— EXERCISE DIRECTIONS —
Where a line holds the word "Latest", count it, then give only the total for the entries below.

==== RECORDS SHOWN

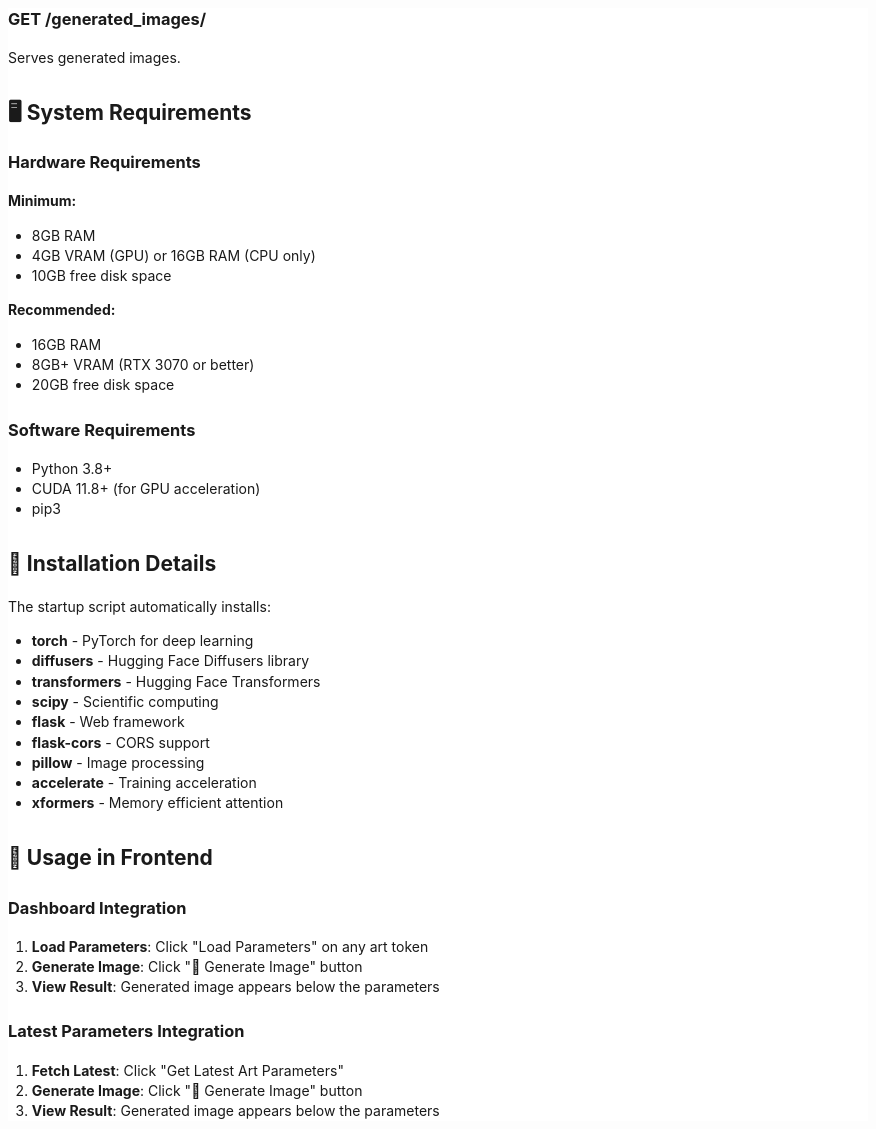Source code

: ### GET /generated_images/<filename>

Serves generated images.

## 🖥️ System Requirements

### Hardware Requirements

**Minimum:**
- 8GB RAM
- 4GB VRAM (GPU) or 16GB RAM (CPU only)
- 10GB free disk space

**Recommended:**
- 16GB RAM
- 8GB+ VRAM (RTX 3070 or better)
- 20GB free disk space

### Software Requirements

- Python 3.8+
- CUDA 11.8+ (for GPU acceleration)
- pip3

## 🔧 Installation Details

The startup script automatically installs:

- **torch** - PyTorch for deep learning
- **diffusers** - Hugging Face Diffusers library
- **transformers** - Hugging Face Transformers
- **scipy** - Scientific computing
- **flask** - Web framework
- **flask-cors** - CORS support
- **pillow** - Image processing
- **accelerate** - Training acceleration
- **xformers** - Memory efficient attention

## 🎨 Usage in Frontend

### Dashboard Integration

1. **Load Parameters**: Click "Load Parameters" on any art token
2. **Generate Image**: Click "🎨 Generate Image" button
3. **View Result**: Generated image appears below the parameters

### Latest Parameters Integration

1. **Fetch Latest**: Click "Get Latest Art Parameters"
2. **Generate Image**: Click "🎨 Generate Image" button
3. **View Result**: Generated image appears below the parameters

========

— FINAL ANSWER —
2